Menurut putusan pidana di tingkat Pertama Nomor: 2/Pid.B/2024/PN.Sgr, kedua terdakwa dipidana selama enam bulan dengan masa percobaan satu tahun dan tidak perlu dijalani. Putusan tersebut Forum Peduli Bali Shanti dinilai tidak mencerminkan keadilan, sehingga pihaknya mendukung upaya banding yang sedang ditempuh Jaksa Penuntut Umum Kejaksaan Negeri Buleleng.
Koordinator lapangan aksi damai, I Putu Dika Adi Suantara, mengatakan pihaknya mengapresiasi Pengadilan Negeri Singaraja atas putusan perkara Tingkat Pertama Nomor: 2/Pid.B/2024/PN.Sgr tertanggal 13 Juni 2024. “Akan tetapi, putusan tersebut bagi kami selaku elemen masyarakat Bali telah dengan nyata mencederai keluhuran budaya Nyepi secara turun-temurun sebagai keluhuran peradaban masyarakat Bali,” katanya.

Menurut pandangan pihaknya, putusan tersebut sekaligus membuktikan lemahnya kehadiran Negara dalam merawat nilai-nilai pluralisme dan keragaman yang telah dibingkai sebagai Bhinneka Tunggal Ika.
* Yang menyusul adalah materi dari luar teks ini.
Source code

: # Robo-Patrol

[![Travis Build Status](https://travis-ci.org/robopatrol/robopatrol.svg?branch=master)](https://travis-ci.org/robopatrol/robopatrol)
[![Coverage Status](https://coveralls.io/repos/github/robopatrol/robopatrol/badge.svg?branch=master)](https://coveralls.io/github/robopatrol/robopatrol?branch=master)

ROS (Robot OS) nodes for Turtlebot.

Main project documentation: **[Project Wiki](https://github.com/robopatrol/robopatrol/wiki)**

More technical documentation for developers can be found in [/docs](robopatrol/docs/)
Maka atas dasar itu, kami melakukan aksi damai ini dengan tujuh pernyataan. Pertama mereka sangat mengapresiasi langkah upaya hukum Banding yang dilakukan oleh Jaksa Penuntut Umum Kejaksaan Negeri Buleleng yang terdaftar berdasarkan perkara Nomor 55/PID/2024/PT DPS di Pengadilan Tinggi Denpasar.